Write out the records once more, exactly, and keep any image out.

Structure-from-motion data
- - - -

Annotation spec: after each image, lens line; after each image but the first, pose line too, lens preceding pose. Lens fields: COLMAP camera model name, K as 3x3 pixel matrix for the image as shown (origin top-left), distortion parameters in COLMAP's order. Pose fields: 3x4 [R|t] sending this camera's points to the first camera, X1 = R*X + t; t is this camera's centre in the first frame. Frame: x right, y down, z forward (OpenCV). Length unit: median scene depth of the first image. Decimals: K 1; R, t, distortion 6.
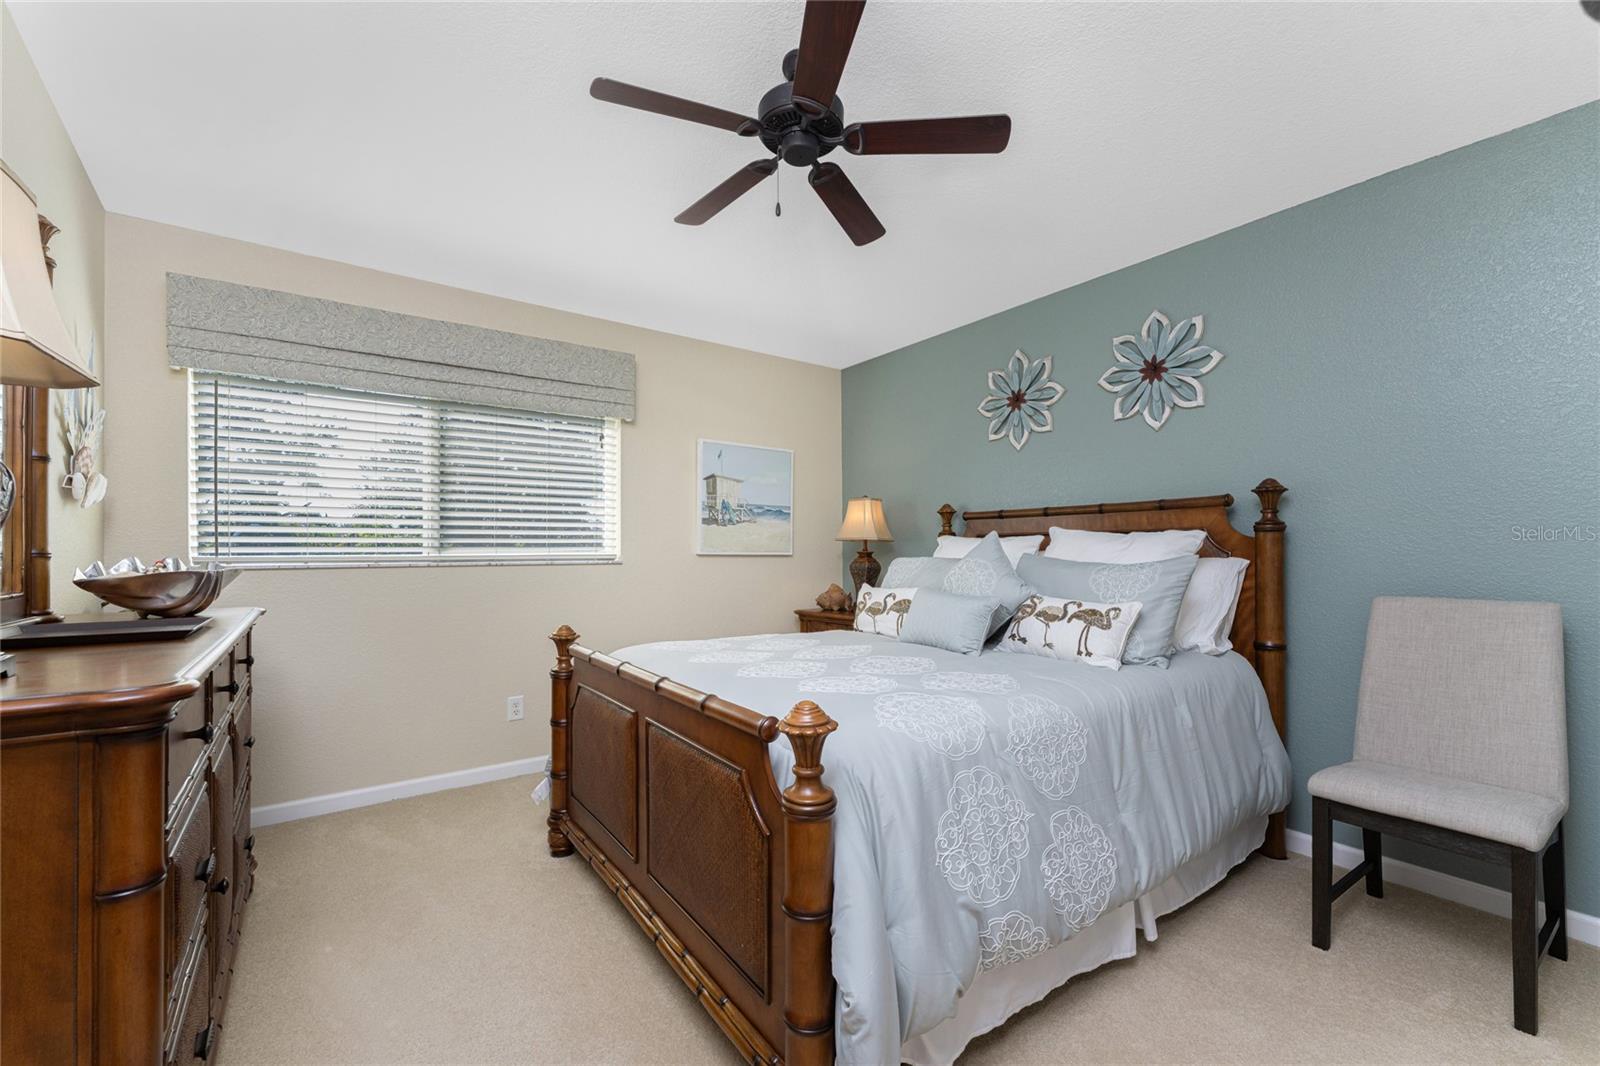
lens RADIAL K [[653.1, 0, 800.8], [0, 653.1, 541.7], [0, 0, 1]] dist [0.001077, 0.000028]
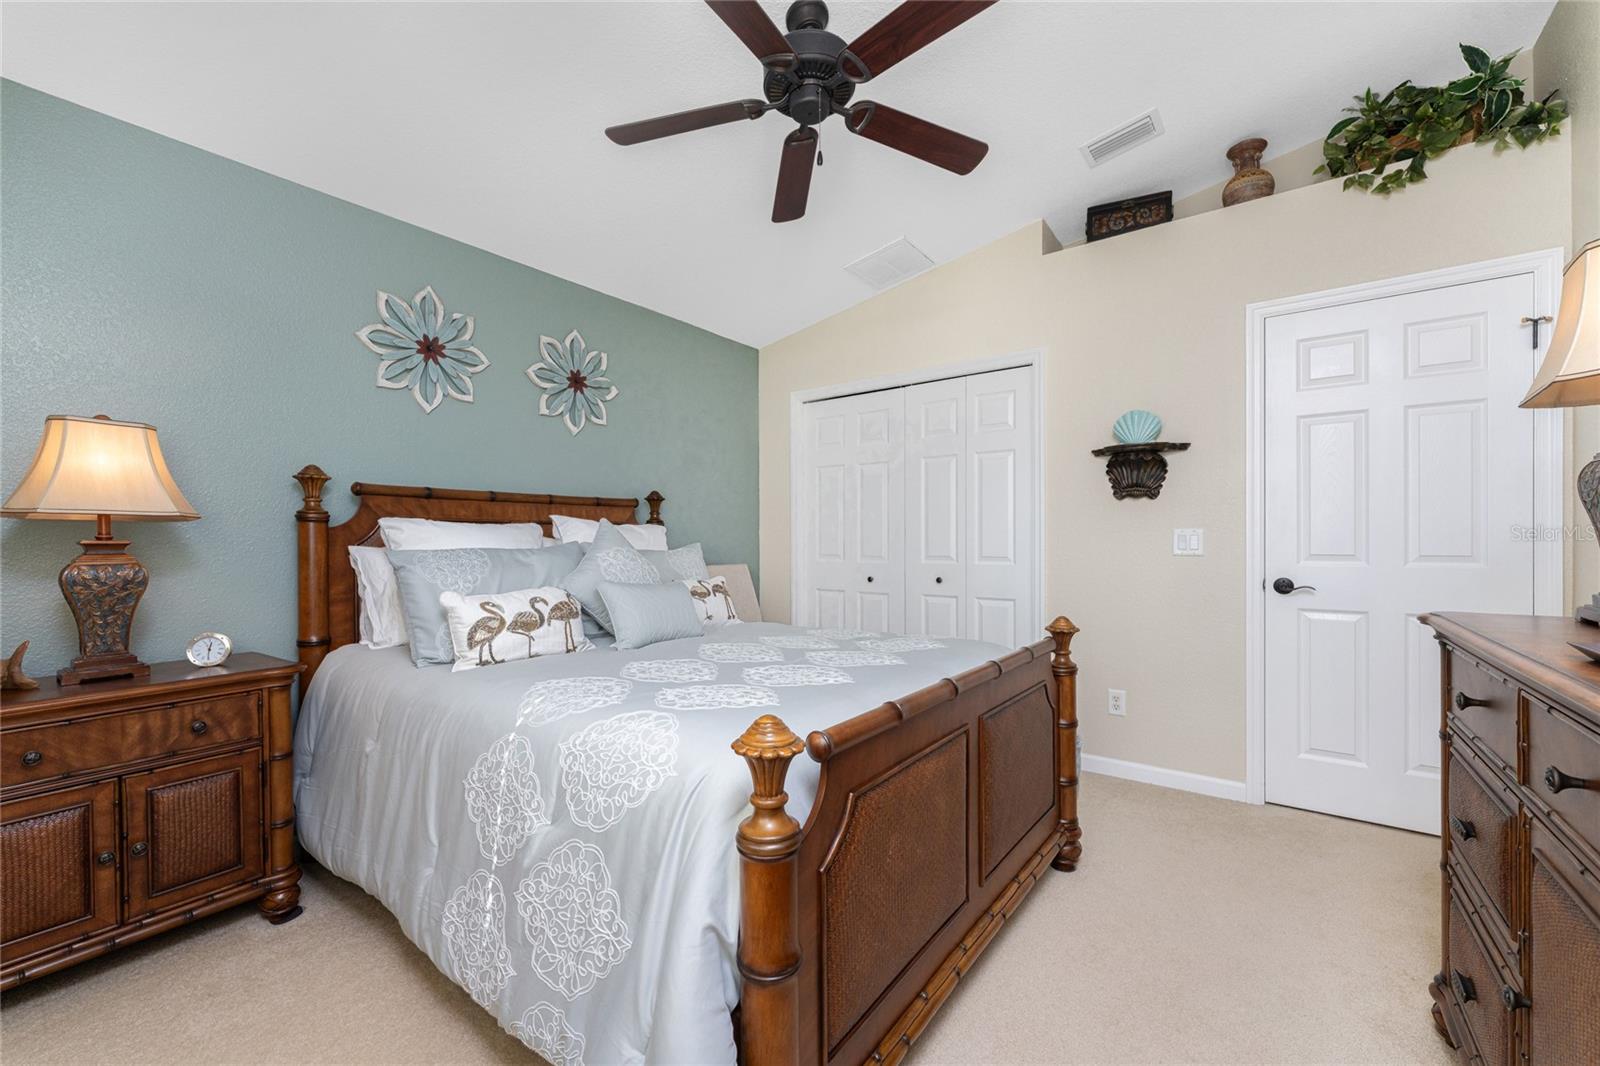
lens RADIAL K [[653.1, 0, 800.8], [0, 653.1, 541.7], [0, 0, 1]] dist [0.001077, 0.000028]
pose [[-0.284728, 0.001232, 0.958608, -0.640240], [-0.012396, 0.999911, -0.004967, 0.016199], [-0.958528, -0.013297, -0.284687, 0.913486]]
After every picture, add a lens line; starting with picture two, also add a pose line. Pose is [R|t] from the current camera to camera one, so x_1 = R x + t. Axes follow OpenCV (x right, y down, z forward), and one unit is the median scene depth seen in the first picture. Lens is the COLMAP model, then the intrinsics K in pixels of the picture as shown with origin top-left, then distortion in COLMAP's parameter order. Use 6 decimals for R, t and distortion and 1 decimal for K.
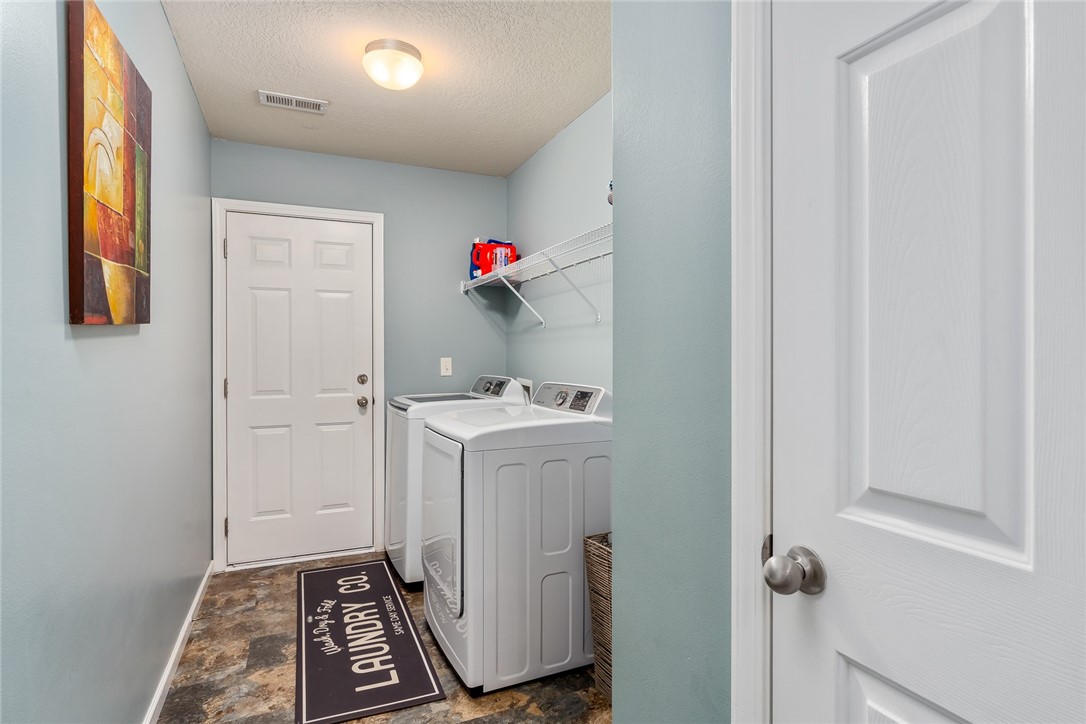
lens RADIAL K [[583.5, 0, 548.2], [0, 583.5, 358.5], [0, 0, 1]] dist [-0.005225, 0.002675]
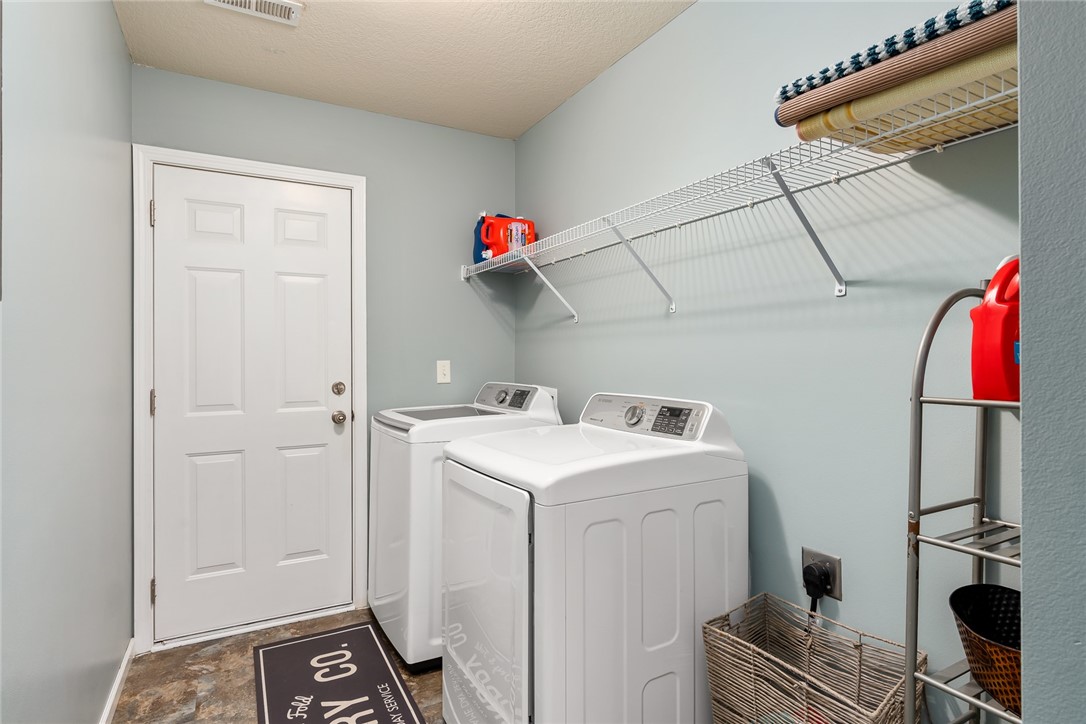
lens RADIAL K [[583.5, 0, 548.2], [0, 583.5, 358.5], [0, 0, 1]] dist [-0.005225, 0.002675]
pose [[0.996135, -0.000823, 0.087826, -0.119688], [0.001151, 0.999993, -0.003691, -0.001189], [-0.087823, 0.003778, 0.996129, 0.222620]]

- - - -

**ANSWER BELOW**
Annotation spec: after each image, lens line; after each image but the first, pose line too, lens preceding pose. Lens fields: COLMAP camera model name, K as 3x3 pixel matrix for the image as shown (origin top-left), distortion parameters in COLMAP's order. Pose fields: 3x4 [R|t] sending this camera's points to the first camera, X1 = R*X + t; t is this camera's centre in the first frame. Frame: x right, y down, z forward (OpenCV). Length unit: median scene depth of the first image. Decimals: K 1; R, t, distortion 6.
lens RADIAL K [[653.1, 0, 800.8], [0, 653.1, 541.7], [0, 0, 1]] dist [0.001077, 0.000028]
lens RADIAL K [[653.1, 0, 800.8], [0, 653.1, 541.7], [0, 0, 1]] dist [0.001077, 0.000028]
pose [[-0.284728, 0.001232, 0.958608, -0.640240], [-0.012396, 0.999911, -0.004967, 0.016199], [-0.958528, -0.013297, -0.284687, 0.913486]]
After every picture, add a lens line; starting with picture two, also add a pose line. Pose is [R|t] from the current camera to camera one, so x_1 = R x + t. Axes follow OpenCV (x right, y down, z forward), and one unit is the median scene depth seen in the first picture. Lens is the COLMAP model, then the intrinsics K in pixels of the picture as shown with origin top-left, then distortion in COLMAP's parameter order. Use 6 decimals for R, t and distortion and 1 decimal for K.
lens RADIAL K [[583.5, 0, 548.2], [0, 583.5, 358.5], [0, 0, 1]] dist [-0.005225, 0.002675]
lens RADIAL K [[583.5, 0, 548.2], [0, 583.5, 358.5], [0, 0, 1]] dist [-0.005225, 0.002675]
pose [[0.996135, -0.000823, 0.087826, -0.119688], [0.001151, 0.999993, -0.003691, -0.001189], [-0.087823, 0.003778, 0.996129, 0.222620]]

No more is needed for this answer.